The new Apple Watch Series 5, revealed by Apple earlier today, goes heavy on the bling—but light on new health features.
The new wearable now has an always-on display that dims, rather than disappears, when you lower your arm. Finally, almost like a real watch. All Apple Watch faces are tuned to the new display, making it easier to see your workout metrics without needing to raise your wrist. Or, you know, sneak a peek at the time in the middle of a boring meeting, just like your colleagues with analog watches.
Despite the always-on screen, Apple is claiming the same 18-hour “all day” battery life as previous models. The power savings come thanks to a new low-power display driver, which might one day make it’s way to other Apple devices.

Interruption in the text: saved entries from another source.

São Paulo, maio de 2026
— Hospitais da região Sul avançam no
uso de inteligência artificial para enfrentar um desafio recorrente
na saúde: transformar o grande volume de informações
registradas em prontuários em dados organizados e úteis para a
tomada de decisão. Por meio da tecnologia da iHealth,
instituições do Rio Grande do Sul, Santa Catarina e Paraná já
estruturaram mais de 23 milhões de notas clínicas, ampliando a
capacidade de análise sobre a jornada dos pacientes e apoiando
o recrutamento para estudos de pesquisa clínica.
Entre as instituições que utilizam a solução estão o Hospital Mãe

The Watch Series 5 adds a built-in compass that can discern which direction you’re facing, just like the iPhone. In addition to heading, the Compass app can also show elevation, latitude, longitude, and even incline. That’s great news for hikers looking to score some bragging rights. Was that climb really a 40-degree slope? Yes, yes it was.
Apple also showed off two new titanium models of the Watch, a light brushed style and a “space black” option. There’s also a new ceramic model in glossy white. As with iPads, the aluminum models are now made of 100 percent recycled aluminum. The high-end Hermes-branded models are now also available in space black, and there are updated Nike models as well.

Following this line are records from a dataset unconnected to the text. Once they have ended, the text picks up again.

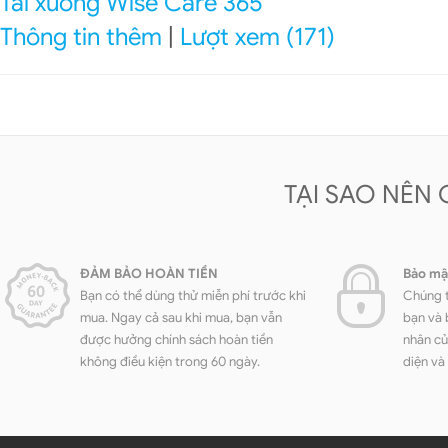
Tải xuống Wise Care 365
Thông tin thêm
|
Lượt xem (171)
TẠI SAO NÊN
ĐẢM BẢO HOÀN TIỀN
Bảo mậ
Bạn có thể dùng thử miễn phí trước khi
Chúng t
mua. Ngay cả sau khi mua, bạn vẫn
bạn và 
được hưởng chính sách hoàn tiền
nhân củ
không điều kiện trong 60 ngày.
diện và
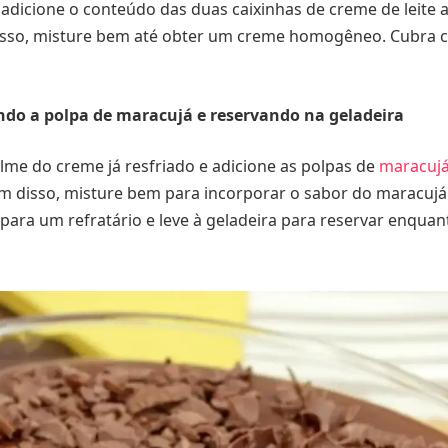
 adicione o conteúdo das duas caixinhas de creme de leite
isso, misture bem até obter um creme homogêneo. Cubra c
ndo a polpa de maracujá e reservando na geladeira
filme do creme já resfriado e adicione as polpas de
maracuj
m disso, misture bem para incorporar o sabor do maracujá
 para um refratário e leve à geladeira para reservar enquan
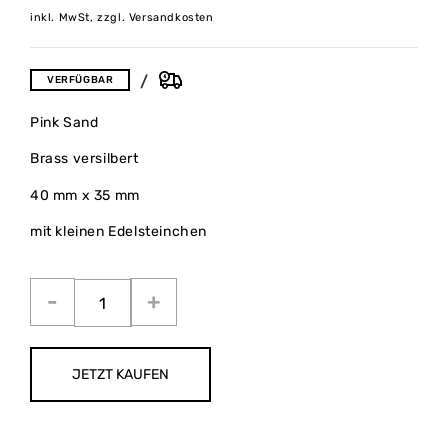
inkl. MwSt, zzgl. Versandkosten
VERFÜGBAR
Pink Sand
Brass versilbert
40 mm x 35 mm
mit kleinen Edelsteinchen
JETZT KAUFEN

The new Apple Watch starts at $399 for a Series 5 with GPS, and $499 with cellular. The new watches go on sale today, September 10, and they become available on September 20. The Series 3 Watch gets a price drop, down to only $199. The Watch Series 4 appears to have gone the way of the iPhone X; it wasn’t mentioned during the launch event.

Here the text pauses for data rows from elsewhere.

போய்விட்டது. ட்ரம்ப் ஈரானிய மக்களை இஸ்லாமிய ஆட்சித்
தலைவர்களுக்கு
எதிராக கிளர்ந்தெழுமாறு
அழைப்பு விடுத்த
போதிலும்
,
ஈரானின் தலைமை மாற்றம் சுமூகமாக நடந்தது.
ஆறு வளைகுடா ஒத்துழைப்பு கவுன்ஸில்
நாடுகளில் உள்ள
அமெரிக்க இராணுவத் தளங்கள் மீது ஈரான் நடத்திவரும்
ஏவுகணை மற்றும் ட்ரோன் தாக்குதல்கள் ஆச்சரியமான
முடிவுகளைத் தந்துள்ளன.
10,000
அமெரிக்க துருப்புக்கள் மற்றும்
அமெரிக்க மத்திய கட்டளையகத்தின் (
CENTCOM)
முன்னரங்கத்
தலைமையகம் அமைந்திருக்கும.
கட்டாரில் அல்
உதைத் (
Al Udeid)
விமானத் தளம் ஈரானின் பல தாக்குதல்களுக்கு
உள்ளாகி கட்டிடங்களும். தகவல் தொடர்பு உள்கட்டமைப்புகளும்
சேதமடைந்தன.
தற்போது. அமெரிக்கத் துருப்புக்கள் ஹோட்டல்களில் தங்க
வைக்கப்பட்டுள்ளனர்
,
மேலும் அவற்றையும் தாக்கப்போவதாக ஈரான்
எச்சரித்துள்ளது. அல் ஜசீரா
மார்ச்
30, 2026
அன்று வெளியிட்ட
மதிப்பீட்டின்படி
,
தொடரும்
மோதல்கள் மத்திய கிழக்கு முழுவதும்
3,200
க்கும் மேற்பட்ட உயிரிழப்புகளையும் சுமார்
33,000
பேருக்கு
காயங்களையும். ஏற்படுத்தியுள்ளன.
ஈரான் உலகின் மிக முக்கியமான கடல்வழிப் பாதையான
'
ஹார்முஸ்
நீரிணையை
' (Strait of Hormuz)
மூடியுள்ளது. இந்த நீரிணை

For all the new features, what’s conspicuously lacking in the Apple Watch Series 5 announcement is any mention of the sleep-tracking capabilities that were largely expected to make their way into the wearable this fall. Apple started off its Watch announcement with a video showcasing users whose lives had been saved or drastically altered in positive ways thanks to the Apple Watch’s various health-related features, which made it a little odd that Apple then touted precisely zero new fitness features in today’s presentation.
This is an area where Apple has been leading the way with last-year’s model, the Series 4, which included an FDA-cleared EKG app, one that could record an electrocardiogram from the wearer’s wrist and potentially spot arrhythmias. It was a relatively novel feature for a wrist-based consumer wearable, and Apple has touted it as evidence that the company is serious about health tracking beyond typical step counting and workout features. For now, Apple Watch fans will have to make do with the fitness features they already have.
The Apple Watch has, in just four years, grown to be a successful business for Apple. While the company doesn’t break out how many units it sells each year, it has volunteered that accessory products like AirPods and Apple Watches have grown to be as large as a Fortune 200 company. As of the first quarter of 2019, Apple was leading the global wearables market, beating out high-volume, lower-priced products from Xiaomi and Huawei, according to research firm IDC.